*INSTRUCTION*
Rewrite every line of the listing below, swapping "Stadskanaal" for "Veendam" each time it occurs and changing nothing else. Omit the picture markers from your answer.
** Opening MATERIAL SHOWN block **
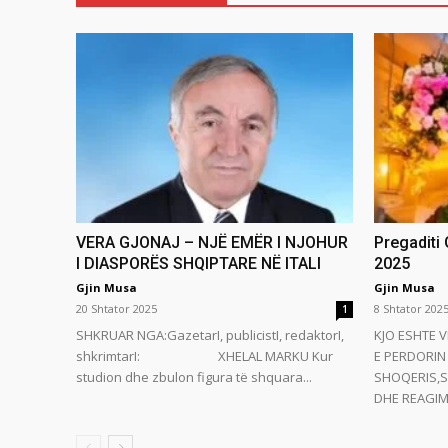
VERA GJONAJ – NJË EMËR I NJOHUR
Pregaditi
I DIASPORËS SHQIPTARE NË ITALI
2025
Gjin Musa
Gjin Musa
20 Shtator 2025
8 Shtator 202
1
SHKRUAR NGA:GazetarI, publicistI, redaktorI,
KJO ESHTE V
shkrimtarI: XHELAL MARKU Kur
E PERDORIN 
studion dhe zbulon figura të shquara...
SHOQERIS,S
DHE REAGIMI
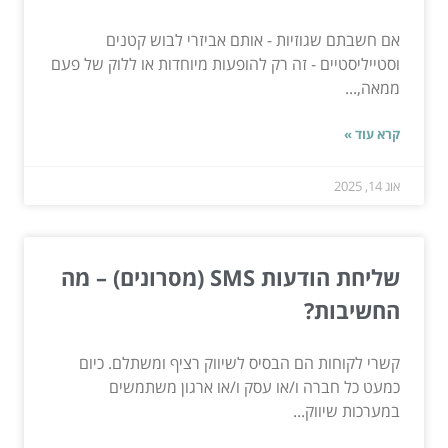
אם חשבתם שגוזיות - אותם אביזרי לבוש קטנים
וסטייליסטיים - זה רק להופעות מיוחדות או ללוק של פעם
ממאה,...
קרא עוד »
אוג 14, 2025
שליחת הודעות SMS (מסרונים) – מה
החשיבות?
קשרי לקוחות הם הבסיס לשיווק רציף ומשתלם. כיום
כמעט כל חברה ו/או עסק ו/או ארגון משתמשים
במערכות שיווק...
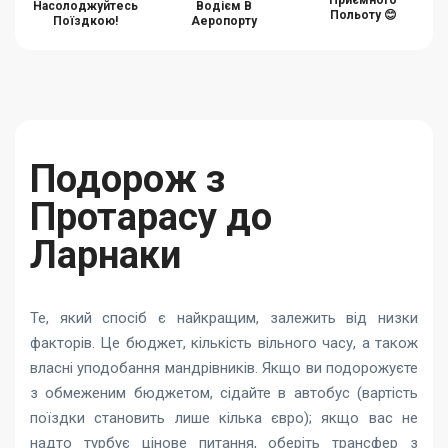
Приємного
Насолоджуйтесь
Водієм В
Польоту 😊
Поїздкою!
Аеропорту
Подорож з
Протарасу до
Ларнаки
Те, який спосіб є найкращим, залежить від низки
факторів. Це бюджет, кількість вільного часу, а також
власні уподобання мандрівників. Якщо ви подорожуєте
з обмеженим бюджетом, сідайте в автобус (вартість
поїздки становить лише кілька євро); якщо вас не
надто турбує цінове питання, оберіть трансфер з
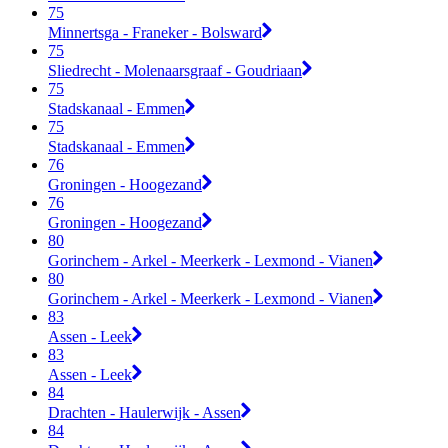
75
Minnertsga - Franeker - Bolsward
75
Sliedrecht - Molenaarsgraaf - Goudriaan
75
Stadskanaal - Emmen
75
Stadskanaal - Emmen
76
Groningen - Hoogezand
76
Groningen - Hoogezand
80
Gorinchem - Arkel - Meerkerk - Lexmond - Vianen
80
Gorinchem - Arkel - Meerkerk - Lexmond - Vianen
83
Assen - Leek
83
Assen - Leek
84
Drachten - Haulerwijk - Assen
84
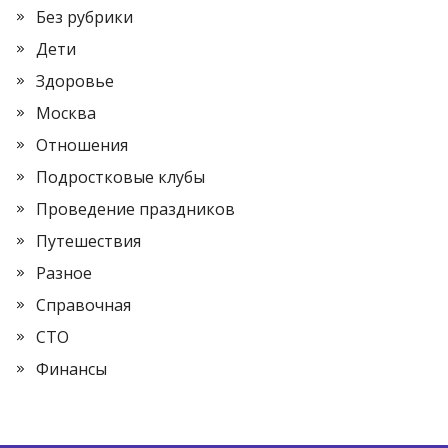
Без рубрики
Дети
Здоровье
Москва
Отношения
Подростковые клубы
Проведение праздников
Путешествия
Разное
Справочная
СТО
Финансы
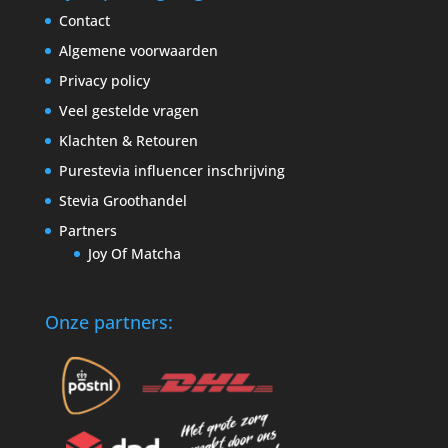
Contact
Algemene voorwaarden
Privacy policy
Veel gestelde vragen
Klachten & Retouren
Purestevia influencer inschrijving
Stevia Groothandel
Partners
Joy Of Matcha
Onze partners:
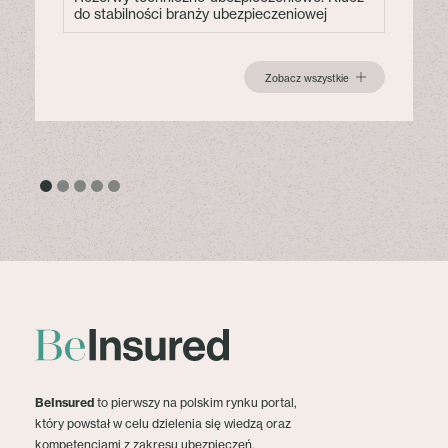
do stabilności branży ubezpieczeniowej
Zobacz wszystkie
BeInsured
to pierwszy na polskim rynku portal,
który powstał w celu dzielenia się wiedzą oraz
kompetencjami z zakresu ubezpieczeń.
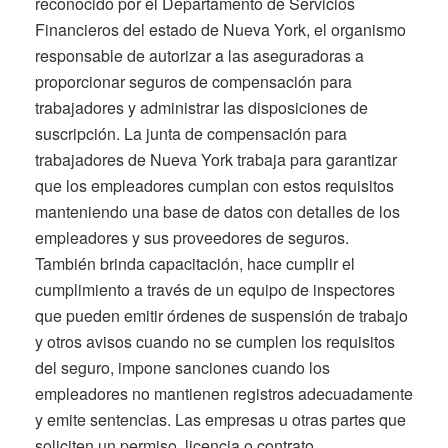
reconocido por el Departamento de Servicios
Financieros del estado de Nueva York, el organismo
responsable de autorizar a las aseguradoras a
proporcionar seguros de compensación para
trabajadores y administrar las disposiciones de
suscripción. La junta de compensación para
trabajadores de Nueva York trabaja para garantizar
que los empleadores cumplan con estos requisitos
manteniendo una base de datos con detalles de los
empleadores y sus proveedores de seguros.
También brinda capacitación, hace cumplir el
cumplimiento a través de un equipo de inspectores
que pueden emitir órdenes de suspensión de trabajo
y otros avisos cuando no se cumplen los requisitos
del seguro, impone sanciones cuando los
empleadores no mantienen registros adecuadamente
y emite sentencias. Las empresas u otras partes que
soliciten un permiso, licencia o contrato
** Closing MATERIAL SHOWN block **
*OUTPUT FOR THIS TASK*
VERA GJONAJ – NJË EMËR I NJOHUR
Pregaditi
I DIASPORËS SHQIPTARE NË ITALI
2025
Gjin Musa
Gjin Musa
20 Shtator 2025
8 Shtator 202
1
SHKRUAR NGA:GazetarI, publicistI, redaktorI,
KJO ESHTE V
shkrimtarI: XHELAL MARKU Kur
E PERDORIN 
studion dhe zbulon figura të shquara...
SHOQERIS,S
DHE REAGIMI
אם חשבתם שגוזיות - אותם אביזרי לבוש קטנים
וסטייליסטיים - זה רק להופעות מיוחדות או ללוק של פעם
ממאה,...
קרא עוד »
אוג 14, 2025
שליחת הודעות SMS (מסרונים) – מה
החשיבות?
קשרי לקוחות הם הבסיס לשיווק רציף ומשתלם. כיום
כמעט כל חברה ו/או עסק ו/או ארגון משתמשים
במערכות שיווק...
Приємного
Насолоджуйтесь
Водієм В
Польоту 😊
Поїздкою!
Аеропорту
Подорож з
Протарасу до
Ларнаки
Те, який спосіб є найкращим, залежить від низки
факторів. Це бюджет, кількість вільного часу, а також
власні уподобання мандрівників. Якщо ви подорожуєте
з обмеженим бюджетом, сідайте в автобус (вартість
поїздки становить лише кілька євро); якщо вас не
надто турбує цінове питання, оберіть трансфер з
75
Minnertsga - Franeker - Bolsward
75
Sliedrecht - Molenaarsgraaf - Goudriaan
75
Veendam - Emmen
75
Veendam - Emmen
76
Groningen - Hoogezand
76
Groningen - Hoogezand
80
Gorinchem - Arkel - Meerkerk - Lexmond - Vianen
80
Gorinchem - Arkel - Meerkerk - Lexmond - Vianen
83
Assen - Leek
83
Assen - Leek
84
Drachten - Haulerwijk - Assen
84
Без рубрики
Дети
Здоровье
Москва
Отношения
Подростковые клубы
Проведение праздников
Путешествия
Разное
Справочная
СТО
Финансы
Contact
Algemene voorwaarden
Privacy policy
Veel gestelde vragen
Klachten & Retouren
Purestevia influencer inschrijving
Stevia Groothandel
Partners
Joy Of Matcha
Onze partners:
do stabilności branży ubezpieczeniowej
Zobacz wszystkie
BeInsured
to pierwszy na polskim rynku portal,
który powstał w celu dzielenia się wiedzą oraz
kompetencjami z zakresu ubezpieczeń.
reconocido por el Departamento de Servicios
Financieros del estado de Nueva York, el organismo
responsable de autorizar a las aseguradoras a
proporcionar seguros de compensación para
trabajadores y administrar las disposiciones de
suscripción. La junta de compensación para
trabajadores de Nueva York trabaja para garantizar
que los empleadores cumplan con estos requisitos
manteniendo una base de datos con detalles de los
empleadores y sus proveedores de seguros.
También brinda capacitación, hace cumplir el
cumplimiento a través de un equipo de inspectores
que pueden emitir órdenes de suspensión de trabajo
y otros avisos cuando no se cumplen los requisitos
del seguro, impone sanciones cuando los
empleadores no mantienen registros adecuadamente
y emite sentencias. Las empresas u otras partes que
soliciten un permiso, licencia o contrato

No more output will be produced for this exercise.